Plant the mistake. Then prove your product caught it.
The scenario engine is the difference between 'we tested it' and 'we measured it'. You define the failure; Fictix injects it and keeps the ground truth; your product gets a score.
Why ground truth is the whole game
Run a detector on production books and you learn what it flagged — never what it missed, because nobody labelled reality. An evaluation without ground truth is a vibe. The scenario engine inverts that: you decide the truth by planting it, so every run yields real precision and recall, not anecdotes.
The eight needle families
A needle is a known mistake hidden in otherwise coherent books. Fictix ships eight families, each with a detectable signature and a recorded location:
| Needle | What it looks like in the data |
|---|---|
| Same bill twice | One vendor invoice paid on two different dates / two journal entries |
| Name mix-ups | Vendor or customer recorded under near-duplicate names that should consolidate |
| Ghost worker | Payroll run for an employee with no offer, no start event, no activity |
| Wrong category | Expense booked to a GL account inconsistent with its vendor and history |
| Missing info | Required fields blank on otherwise valid documents (memo, class, date) |
| Wrong date | Transaction posted to the wrong period — revenue/expense recognition trap |
| Books don't match | Sub-ledger total diverges from the GL / bank feed by a planted delta |
| Looks like fraud | Structured pattern: round-dollar runs, threshold-hugging, off-hours edits |
An edit-history layer can also plant after-the-fact changes, so audit-trail products have something real to find. Needles compose: one company can carry many, across systems, at controlled intensity.
Author scenarios in plain language
You don't hand-write JSON. Describe the failure; Fictix injects it and writes a manifest — what was planted, where, and the expected finding. From the CLI:
fictix scenario add "pay invoice INV-2287 twice, 9 days apart"
fictix scenario add "ghost employee on the March payroll run"
fictix scenario list # shows planted needles + ground-truth refs
fictix advance 30d # move time so the trap matures
fictix assert --recall 0.9 --precision 0.8 # grade your detectorThe assertstep fails CI if your product's findings miss the recall/precision thresholds — detection becomes a build gate, not a quarterly review.

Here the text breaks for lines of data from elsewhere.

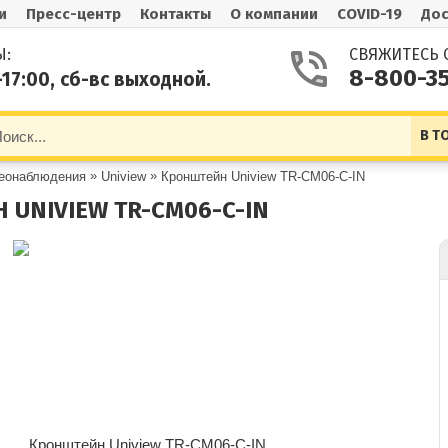
и
Пресс-центр
Контакты
О компании
COVID-19
Дос
Ы:
СВЯЖИТЕСЬ 
8-800-3
-17:00, сб-вс выходной.
В Т
»
»
деонаблюдения
Uniview
Кронштейн Uniview TR-CM06-C-IN
UNIVIEW TR-CM06-C-IN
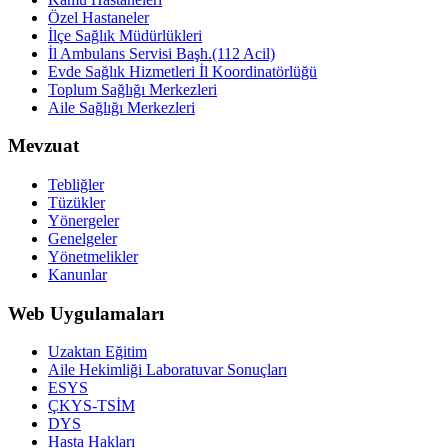
Özel Hastaneler
İlçe Sağlık Müdürlükleri
İl Ambulans Servisi Başh.(112 Acil)
Evde Sağlık Hizmetleri İl Koordinatörlüğü
Toplum Sağlığı Merkezleri
Aile Sağlığı Merkezleri
Mevzuat
Tebliğler
Tüzükler
Yönergeler
Genelgeler
Yönetmelikler
Kanunlar
Web Uygulamaları
Uzaktan Eğitim
Aile Hekimliği Laboratuvar Sonuçları
ESYS
ÇKYS-TSİM
DYS
Hasta Hakları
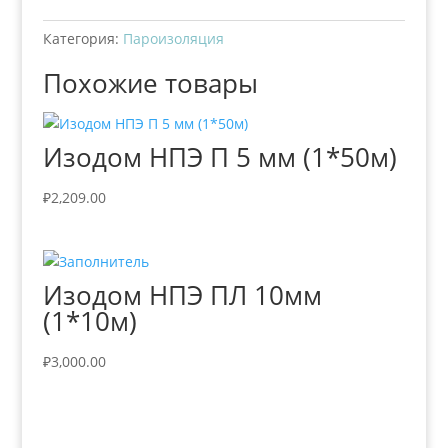
Категория:
Пароизоляция
Похожие товары
Изодом НПЭ П 5 мм (1*50м)
₽
2,209.00
Изодом НПЭ ПЛ 10мм
(1*10м)
₽
3,000.00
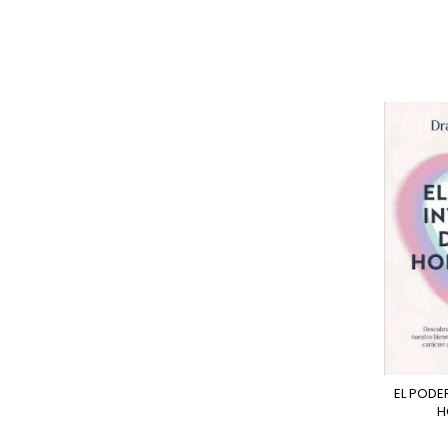
EL PODER INVISIBLE DE TUS
H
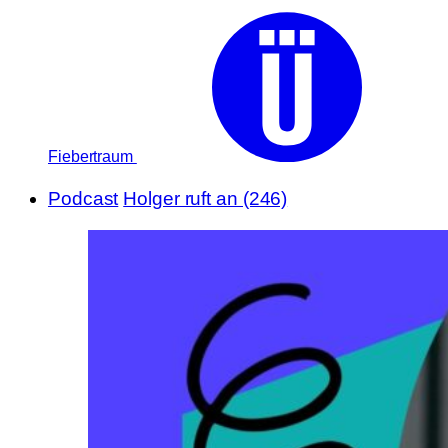
Fiebertraum
Podcast
Holger ruft an (246)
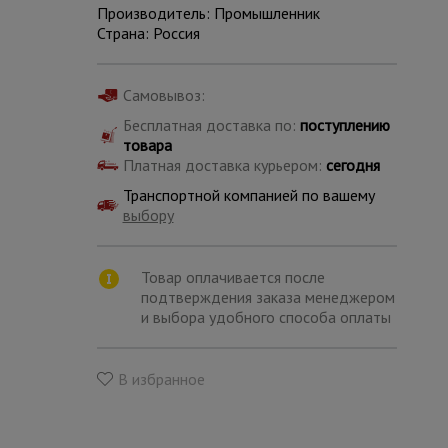
Производитель: Промышленник
Страна: Россия
Самовывоз:
Бесплатная доставка по:
поступлению
товара
Платная доставка курьером:
сегодня
Транспортной компанией по вашему
выбору
Товар оплачивается после
подтверждения заказа менеджером
и выбора удобного способа оплаты
Каталог
всех
товаров
В избранное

Test matrices and regression
Group scenarios into a test matrixthat must pass before release. Because the company is deterministic, last week's run and this week's run differ only by your code, so a score delta is a real regression — trackable over time, attributable to a commit, and filable as a ticket that points at the exact transaction you planted.
Turn up the pressure
Chaos and fraud are dials, not booleans. Raise intensity to stress a model toward its failure point; lower it to find the floor where it stops catching anything. Pair with the living simulation so needles appear mid-stream, not just at t=0.
Questions
How does Fictix know if my product is right?
It plants every anomaly itself and records a manifest of what and where, so it computes precision and recall on your product's findings per scenario — misses are explicit, not inferred.
Do I write code or config to design a scenario?
No. You describe the anomaly in plain language via the dashboard or `fictix scenario add`; Fictix injects it into the books and tracks ground truth.
Can scenario results gate a release?
Yes. `fictix assert` enforces recall/precision thresholds and fails CI, and a test matrix can be required to pass before shipping.
Can multiple anomalies coexist in one company?
Yes — needles compose across systems and time at controlled intensity, so you can simulate realistic, messy books rather than one isolated bug.